Ms. Bartley referred to her effort to understand the means by which to effect change in a NBD, including city processes and engagement with a coalition of city representatives to negotiate and plan. She also mentioned other prospective partnerships and resources like the Port Authority, the Community Building Institute (CBI), the Local Initiatives Support Corporation (LISC), and others, as we seek to grow our expertise and insight. WestCURC is working with CBI to map out steps and identify opportunities as both WestCURC and, more broadly, the Coalition, line up the work plan for the months to come, to tie WestCURC’s work into Coalition plans, and to engage community assets.

Next, attendees asked questions and made comments.
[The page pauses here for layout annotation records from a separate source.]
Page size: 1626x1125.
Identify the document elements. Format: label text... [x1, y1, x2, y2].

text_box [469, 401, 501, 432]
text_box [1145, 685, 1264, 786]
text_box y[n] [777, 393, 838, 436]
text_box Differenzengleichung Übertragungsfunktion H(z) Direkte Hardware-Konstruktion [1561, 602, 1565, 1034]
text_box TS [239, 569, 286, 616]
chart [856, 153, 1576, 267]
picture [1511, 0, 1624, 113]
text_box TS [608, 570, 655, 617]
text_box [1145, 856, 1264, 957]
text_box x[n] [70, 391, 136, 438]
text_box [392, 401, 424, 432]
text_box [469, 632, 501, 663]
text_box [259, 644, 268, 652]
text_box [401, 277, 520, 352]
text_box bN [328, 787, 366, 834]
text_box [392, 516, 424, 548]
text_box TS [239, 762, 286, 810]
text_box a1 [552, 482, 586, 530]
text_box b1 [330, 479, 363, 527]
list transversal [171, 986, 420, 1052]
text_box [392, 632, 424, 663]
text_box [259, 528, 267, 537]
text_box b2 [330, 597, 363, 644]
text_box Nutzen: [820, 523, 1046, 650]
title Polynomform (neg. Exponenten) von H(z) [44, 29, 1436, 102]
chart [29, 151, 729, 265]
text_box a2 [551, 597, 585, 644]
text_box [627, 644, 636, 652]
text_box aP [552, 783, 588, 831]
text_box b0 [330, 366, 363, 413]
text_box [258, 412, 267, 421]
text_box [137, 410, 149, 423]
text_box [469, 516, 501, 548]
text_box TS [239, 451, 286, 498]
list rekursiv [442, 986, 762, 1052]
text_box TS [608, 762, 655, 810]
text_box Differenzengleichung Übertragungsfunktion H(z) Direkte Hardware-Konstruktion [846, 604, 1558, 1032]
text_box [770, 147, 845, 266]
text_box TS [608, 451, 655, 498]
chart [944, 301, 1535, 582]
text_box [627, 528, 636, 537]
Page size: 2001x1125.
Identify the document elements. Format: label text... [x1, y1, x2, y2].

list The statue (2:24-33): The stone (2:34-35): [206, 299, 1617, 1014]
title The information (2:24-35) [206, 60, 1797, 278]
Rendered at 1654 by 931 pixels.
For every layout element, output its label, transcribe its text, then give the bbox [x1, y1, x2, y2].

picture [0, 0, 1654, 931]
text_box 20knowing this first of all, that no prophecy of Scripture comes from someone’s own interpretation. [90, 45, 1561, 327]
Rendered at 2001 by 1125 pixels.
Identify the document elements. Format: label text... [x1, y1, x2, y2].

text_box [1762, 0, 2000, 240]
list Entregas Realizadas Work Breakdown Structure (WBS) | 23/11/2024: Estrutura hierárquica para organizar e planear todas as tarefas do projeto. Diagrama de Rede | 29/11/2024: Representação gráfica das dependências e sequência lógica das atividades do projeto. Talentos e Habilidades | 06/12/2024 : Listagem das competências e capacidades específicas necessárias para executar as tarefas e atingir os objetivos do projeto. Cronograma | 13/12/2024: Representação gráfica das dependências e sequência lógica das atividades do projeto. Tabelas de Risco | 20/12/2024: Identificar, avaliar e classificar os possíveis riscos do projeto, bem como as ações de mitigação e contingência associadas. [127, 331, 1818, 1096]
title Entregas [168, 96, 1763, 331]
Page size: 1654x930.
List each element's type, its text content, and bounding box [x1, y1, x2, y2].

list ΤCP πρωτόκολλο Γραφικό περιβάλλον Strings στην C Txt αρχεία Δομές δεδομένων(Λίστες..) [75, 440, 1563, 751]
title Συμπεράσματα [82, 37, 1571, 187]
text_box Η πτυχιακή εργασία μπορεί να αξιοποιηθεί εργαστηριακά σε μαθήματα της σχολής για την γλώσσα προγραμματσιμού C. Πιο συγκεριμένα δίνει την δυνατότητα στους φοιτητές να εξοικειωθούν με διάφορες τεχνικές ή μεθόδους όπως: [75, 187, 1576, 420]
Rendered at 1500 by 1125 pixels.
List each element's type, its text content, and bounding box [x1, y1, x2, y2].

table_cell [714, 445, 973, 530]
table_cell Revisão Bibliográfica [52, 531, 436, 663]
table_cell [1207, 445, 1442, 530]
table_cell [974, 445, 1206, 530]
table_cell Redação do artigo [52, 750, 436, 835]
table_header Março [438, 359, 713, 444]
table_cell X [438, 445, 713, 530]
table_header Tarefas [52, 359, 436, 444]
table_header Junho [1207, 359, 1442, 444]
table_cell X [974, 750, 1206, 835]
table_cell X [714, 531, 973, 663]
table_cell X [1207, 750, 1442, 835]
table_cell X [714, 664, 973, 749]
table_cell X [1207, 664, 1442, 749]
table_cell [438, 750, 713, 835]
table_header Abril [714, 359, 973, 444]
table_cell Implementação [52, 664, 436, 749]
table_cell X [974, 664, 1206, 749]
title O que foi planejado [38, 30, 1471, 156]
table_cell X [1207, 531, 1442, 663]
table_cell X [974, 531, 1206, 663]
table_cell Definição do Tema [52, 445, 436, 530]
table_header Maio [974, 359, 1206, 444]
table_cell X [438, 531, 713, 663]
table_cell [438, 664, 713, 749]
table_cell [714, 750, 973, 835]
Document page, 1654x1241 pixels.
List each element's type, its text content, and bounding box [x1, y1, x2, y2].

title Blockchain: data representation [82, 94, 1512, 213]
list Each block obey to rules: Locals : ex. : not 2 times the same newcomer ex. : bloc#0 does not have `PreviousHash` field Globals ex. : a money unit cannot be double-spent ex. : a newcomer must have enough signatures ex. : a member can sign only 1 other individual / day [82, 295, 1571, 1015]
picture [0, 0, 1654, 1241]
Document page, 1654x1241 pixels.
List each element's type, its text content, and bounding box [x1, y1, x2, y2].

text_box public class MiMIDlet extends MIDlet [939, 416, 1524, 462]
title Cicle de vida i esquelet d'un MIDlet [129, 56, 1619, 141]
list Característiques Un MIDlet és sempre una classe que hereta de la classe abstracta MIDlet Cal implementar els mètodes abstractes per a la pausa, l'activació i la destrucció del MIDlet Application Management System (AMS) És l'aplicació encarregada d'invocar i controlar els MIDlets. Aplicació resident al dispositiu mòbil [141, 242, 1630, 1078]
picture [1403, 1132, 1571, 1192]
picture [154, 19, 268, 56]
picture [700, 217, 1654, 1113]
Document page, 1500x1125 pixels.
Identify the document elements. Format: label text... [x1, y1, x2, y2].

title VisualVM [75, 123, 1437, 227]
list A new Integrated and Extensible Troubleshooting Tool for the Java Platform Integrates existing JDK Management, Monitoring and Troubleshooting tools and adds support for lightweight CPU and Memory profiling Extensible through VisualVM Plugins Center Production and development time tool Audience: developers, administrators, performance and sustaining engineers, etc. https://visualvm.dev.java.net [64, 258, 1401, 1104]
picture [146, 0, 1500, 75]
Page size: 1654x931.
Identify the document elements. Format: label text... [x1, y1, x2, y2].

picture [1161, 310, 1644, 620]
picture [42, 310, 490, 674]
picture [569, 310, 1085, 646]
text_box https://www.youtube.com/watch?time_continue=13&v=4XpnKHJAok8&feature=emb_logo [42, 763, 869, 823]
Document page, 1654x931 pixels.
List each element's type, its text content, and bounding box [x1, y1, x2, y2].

One attendee mentioned newer businesses as assets, in addition to the landmark buildings and businesses identified by the community earlier. Another person asked about a market study. Ms. Bartley described that as a critical next step to collect data to inform and support development that meshes with community desires and that will be successful and sustainable. An attendee spoke to the value of community education in a civic space. A question was asked about the community entertainment district footprint. The speakers noted that it is proposed as the same as the form based code area in the NBD. Another attendee asked for information about the status of Bridgetown Brewing’s building project. The speakers commented that they seem to be in the building permit phase and directed people to the Facebook page for updates.

A participant commented on the perceived need for more parking. Ms. Jenkins noted that current NBD parking lots are generally underused but said that attention to evolving parking needs is necessary and will be addressed, in part, by the traffic flow changes associated with the triangle. An attendee asked about WestCURC’s access to developers. Ms. Bartley and Ms. Jenkins commented on the ways that development will occur: planned development that we would market and recruit, development that happens organically through the interest of property owners and developers, and the development that happens when unexpected opportunities surface.

An attendee asked about market constraints or capacity for businesses. Ms. Bartley commented that there is ample room for and interest in business development in the NBD and noted that the market study would help with a more concrete sense of the particular needs and capacity. Lastly, another participant remarked on the changes in progress already, calling it an improvement to the quality of life in Westwood. She asked about the business owners’ perspective on the revitalization plans. Tom Bonhaus, a Coalition member and business owner in the NBD, remarked that the energy is very positive, that there are a few detractors, but that generally, business owners are eager to have more eyes on the street and to see these possibilities and community wishes come to fruition.

In closing, Ms. Jenkins and Ms. Bartley described the work phase now as complex, dependent on connections and expertise, and not likely to result in immediate tangible, physical evidence of development. They asked attendees to be encouraged by the work in progress and to offer their expertise, ideas, and contacts to the Coalition and its member organizations.